Into Thin Air into the Ground retraces a brief history of the Burj Khalifa, starting from its conception stages, when it was meant to be the considerably shorter Grollo Tower in Melbourne, Australia. Since then, the Burj has literally not been itself, and has had a difficult time grounding itself in Dubai, the city it claims to represent.The video essay presents a Burj Khalifa that is suspended in an “uncanny purgatory,” a tower that never existed or whose early death has been covered up by a series of smokescreens.



The Beginning Is Just the Same as the End





When billboards with the digital renderings of the yet to be constructed Burj Khalifa began to appear in Dubai in the early 2000’s, the building looked like a floating specter.
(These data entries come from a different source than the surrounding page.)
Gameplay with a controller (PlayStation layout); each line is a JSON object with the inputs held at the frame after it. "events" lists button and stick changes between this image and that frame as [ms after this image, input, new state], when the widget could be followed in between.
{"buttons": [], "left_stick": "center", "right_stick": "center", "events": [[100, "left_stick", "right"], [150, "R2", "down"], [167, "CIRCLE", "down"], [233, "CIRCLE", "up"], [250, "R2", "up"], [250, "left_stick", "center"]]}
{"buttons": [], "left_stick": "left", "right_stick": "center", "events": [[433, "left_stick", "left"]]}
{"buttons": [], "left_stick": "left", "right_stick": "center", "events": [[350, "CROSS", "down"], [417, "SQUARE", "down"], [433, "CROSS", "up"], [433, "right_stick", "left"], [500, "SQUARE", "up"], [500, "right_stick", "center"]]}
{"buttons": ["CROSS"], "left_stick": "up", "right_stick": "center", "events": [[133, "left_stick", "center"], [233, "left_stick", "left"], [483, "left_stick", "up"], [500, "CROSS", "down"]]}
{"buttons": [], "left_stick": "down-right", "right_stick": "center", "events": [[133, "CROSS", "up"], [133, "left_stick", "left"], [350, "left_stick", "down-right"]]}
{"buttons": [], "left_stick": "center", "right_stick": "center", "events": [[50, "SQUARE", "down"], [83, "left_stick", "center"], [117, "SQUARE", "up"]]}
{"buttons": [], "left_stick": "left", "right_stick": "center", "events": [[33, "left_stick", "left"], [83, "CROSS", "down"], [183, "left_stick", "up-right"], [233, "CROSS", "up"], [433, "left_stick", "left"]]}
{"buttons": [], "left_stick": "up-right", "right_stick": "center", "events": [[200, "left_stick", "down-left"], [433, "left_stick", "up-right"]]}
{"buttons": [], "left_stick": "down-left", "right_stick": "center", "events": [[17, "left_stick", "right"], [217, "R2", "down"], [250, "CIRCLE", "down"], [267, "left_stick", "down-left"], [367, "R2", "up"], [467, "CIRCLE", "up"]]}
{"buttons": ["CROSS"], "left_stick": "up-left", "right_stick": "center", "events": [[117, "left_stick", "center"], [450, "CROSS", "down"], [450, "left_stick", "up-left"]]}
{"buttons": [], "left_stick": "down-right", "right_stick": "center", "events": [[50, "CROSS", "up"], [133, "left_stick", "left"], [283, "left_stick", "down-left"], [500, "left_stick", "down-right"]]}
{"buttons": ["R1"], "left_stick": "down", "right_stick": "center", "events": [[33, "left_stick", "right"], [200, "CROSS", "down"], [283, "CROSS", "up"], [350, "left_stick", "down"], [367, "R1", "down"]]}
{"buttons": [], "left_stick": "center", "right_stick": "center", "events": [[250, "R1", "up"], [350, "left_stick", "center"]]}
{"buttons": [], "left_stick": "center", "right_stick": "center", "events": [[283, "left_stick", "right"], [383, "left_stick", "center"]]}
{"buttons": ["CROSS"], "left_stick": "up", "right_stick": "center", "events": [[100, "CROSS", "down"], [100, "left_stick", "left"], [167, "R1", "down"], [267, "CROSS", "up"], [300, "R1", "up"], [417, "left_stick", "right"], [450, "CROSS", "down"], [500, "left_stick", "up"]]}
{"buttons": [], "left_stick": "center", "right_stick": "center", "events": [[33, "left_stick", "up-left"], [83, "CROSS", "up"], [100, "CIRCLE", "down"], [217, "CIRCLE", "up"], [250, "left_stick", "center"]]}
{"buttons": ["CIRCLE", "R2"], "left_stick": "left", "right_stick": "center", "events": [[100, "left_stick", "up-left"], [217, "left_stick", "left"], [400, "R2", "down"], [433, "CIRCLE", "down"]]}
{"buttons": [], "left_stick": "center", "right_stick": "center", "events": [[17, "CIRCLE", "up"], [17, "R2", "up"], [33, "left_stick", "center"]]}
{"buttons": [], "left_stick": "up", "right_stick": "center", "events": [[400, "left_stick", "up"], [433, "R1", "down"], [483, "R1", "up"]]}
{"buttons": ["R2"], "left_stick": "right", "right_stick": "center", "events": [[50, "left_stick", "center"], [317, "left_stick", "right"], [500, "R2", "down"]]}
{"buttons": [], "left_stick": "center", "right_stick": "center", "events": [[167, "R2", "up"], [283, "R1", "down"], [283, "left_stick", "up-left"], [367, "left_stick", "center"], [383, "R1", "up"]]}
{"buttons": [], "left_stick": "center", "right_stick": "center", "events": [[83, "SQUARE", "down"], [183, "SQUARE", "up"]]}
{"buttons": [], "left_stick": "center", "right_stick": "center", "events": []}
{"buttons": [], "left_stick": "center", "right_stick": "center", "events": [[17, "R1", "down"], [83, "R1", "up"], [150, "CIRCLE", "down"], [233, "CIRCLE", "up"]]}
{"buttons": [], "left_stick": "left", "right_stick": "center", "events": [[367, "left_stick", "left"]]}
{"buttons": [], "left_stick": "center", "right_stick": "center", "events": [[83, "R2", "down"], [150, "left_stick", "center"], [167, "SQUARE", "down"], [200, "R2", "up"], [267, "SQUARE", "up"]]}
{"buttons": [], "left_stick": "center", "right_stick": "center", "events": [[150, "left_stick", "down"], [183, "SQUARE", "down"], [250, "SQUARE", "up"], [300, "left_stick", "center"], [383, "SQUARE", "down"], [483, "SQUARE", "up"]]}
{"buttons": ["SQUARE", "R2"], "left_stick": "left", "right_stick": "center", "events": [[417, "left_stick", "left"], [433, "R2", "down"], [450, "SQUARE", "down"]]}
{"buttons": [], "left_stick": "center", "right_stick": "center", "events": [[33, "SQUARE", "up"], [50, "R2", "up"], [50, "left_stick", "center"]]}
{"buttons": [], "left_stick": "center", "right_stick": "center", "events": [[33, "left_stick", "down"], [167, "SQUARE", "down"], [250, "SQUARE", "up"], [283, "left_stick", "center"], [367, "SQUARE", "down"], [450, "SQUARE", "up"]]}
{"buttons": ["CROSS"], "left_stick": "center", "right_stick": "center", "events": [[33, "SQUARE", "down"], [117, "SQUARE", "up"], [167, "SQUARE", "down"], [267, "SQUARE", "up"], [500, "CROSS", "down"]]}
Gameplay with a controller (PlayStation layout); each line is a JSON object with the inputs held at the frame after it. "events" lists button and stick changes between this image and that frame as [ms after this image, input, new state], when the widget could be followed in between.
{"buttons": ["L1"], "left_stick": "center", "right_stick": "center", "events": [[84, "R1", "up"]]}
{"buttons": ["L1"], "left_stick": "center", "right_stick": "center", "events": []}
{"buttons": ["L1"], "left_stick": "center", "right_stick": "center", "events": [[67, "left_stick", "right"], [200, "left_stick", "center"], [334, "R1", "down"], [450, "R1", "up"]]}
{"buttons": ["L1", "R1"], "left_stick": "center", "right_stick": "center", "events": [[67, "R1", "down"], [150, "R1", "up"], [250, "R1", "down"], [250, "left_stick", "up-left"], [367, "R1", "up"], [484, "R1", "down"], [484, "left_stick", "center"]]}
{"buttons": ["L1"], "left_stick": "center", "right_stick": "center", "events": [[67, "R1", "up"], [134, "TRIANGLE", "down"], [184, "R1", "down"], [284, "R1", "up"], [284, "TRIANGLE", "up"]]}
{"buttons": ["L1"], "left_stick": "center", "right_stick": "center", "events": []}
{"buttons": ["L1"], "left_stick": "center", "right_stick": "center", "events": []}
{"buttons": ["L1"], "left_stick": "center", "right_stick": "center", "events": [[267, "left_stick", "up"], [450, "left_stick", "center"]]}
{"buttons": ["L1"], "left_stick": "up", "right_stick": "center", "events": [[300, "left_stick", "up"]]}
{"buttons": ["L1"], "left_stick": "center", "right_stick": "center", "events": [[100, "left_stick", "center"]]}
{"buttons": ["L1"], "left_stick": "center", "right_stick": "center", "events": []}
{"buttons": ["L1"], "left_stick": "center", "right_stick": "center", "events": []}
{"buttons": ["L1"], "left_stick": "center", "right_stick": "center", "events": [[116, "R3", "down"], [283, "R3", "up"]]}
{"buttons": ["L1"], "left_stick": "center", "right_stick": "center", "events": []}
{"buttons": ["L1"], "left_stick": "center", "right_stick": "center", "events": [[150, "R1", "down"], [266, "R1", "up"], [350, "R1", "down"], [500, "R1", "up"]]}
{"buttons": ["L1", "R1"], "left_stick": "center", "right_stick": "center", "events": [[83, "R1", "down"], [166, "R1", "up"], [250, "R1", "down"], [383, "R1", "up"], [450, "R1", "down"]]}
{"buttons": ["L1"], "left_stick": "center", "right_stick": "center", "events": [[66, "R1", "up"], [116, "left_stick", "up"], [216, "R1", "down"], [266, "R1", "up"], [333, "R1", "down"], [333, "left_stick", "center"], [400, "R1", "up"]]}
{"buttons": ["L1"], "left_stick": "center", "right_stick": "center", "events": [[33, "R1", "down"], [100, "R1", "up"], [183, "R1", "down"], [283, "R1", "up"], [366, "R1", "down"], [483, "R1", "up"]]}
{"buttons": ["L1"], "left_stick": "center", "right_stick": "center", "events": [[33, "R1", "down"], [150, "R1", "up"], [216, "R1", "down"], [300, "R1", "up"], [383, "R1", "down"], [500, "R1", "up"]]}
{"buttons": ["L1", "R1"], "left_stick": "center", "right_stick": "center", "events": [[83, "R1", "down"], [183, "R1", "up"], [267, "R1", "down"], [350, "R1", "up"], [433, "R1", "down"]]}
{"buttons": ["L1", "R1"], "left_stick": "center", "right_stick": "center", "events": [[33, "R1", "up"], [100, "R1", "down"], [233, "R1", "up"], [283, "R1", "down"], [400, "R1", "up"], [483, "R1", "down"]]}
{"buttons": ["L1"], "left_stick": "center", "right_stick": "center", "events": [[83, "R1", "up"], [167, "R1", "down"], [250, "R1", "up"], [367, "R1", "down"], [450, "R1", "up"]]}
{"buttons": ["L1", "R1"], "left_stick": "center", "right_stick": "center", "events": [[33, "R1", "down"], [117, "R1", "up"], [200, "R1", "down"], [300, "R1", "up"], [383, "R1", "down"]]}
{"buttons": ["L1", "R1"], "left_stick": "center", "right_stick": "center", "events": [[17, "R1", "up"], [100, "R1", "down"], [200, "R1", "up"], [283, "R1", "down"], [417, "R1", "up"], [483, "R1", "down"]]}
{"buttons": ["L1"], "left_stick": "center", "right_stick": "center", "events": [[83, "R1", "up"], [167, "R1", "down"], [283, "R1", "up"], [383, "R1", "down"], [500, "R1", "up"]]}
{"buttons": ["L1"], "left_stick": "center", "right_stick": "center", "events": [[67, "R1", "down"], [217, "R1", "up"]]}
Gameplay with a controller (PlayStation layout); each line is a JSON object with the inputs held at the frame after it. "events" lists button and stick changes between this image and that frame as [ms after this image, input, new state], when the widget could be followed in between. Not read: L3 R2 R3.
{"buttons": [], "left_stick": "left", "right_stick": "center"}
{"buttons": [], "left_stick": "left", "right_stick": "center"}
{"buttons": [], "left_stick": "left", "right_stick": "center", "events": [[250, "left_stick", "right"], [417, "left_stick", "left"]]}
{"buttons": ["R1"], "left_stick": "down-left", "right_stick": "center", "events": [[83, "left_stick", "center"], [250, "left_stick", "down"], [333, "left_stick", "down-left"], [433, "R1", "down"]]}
Celestial backdrops had replaced the city, while the project’s slogan read ‘History Rising.’

In 2006, the Financial Times launched its ‘We Live in Financial Times’ advertising campaign, which featured a Manhattanesque waterfront comprised of iconic skyscrapers from around the world. The Burj Khalifa eventually emerged in the FT skyline in 2010, appearing stable and firmly grounded.

In 2005, Dubai announced another real estate development entitled Falcon City of Wonders, comprised of architectural landmarks from throughout the world and from across centuries, replicated as apartment and shopping complexes. With duplications of the Eiffel Tower, Rome’s Coliseo, the pyramids of Giza and many others, the project presented itself as being ‘Beyond History.’

What was it that made the Burj so hard to attach to Dubai? Why did the building intended as the epicentre of the city appear disoriented, uprooted, flattened onto a generic backdrop and levitating in mid-air? Given that a collapsing of global space is what is required for the grounding of the Burj’s foundations, then isn’t the Falcon City of Wonders visibly missing its most important landmark?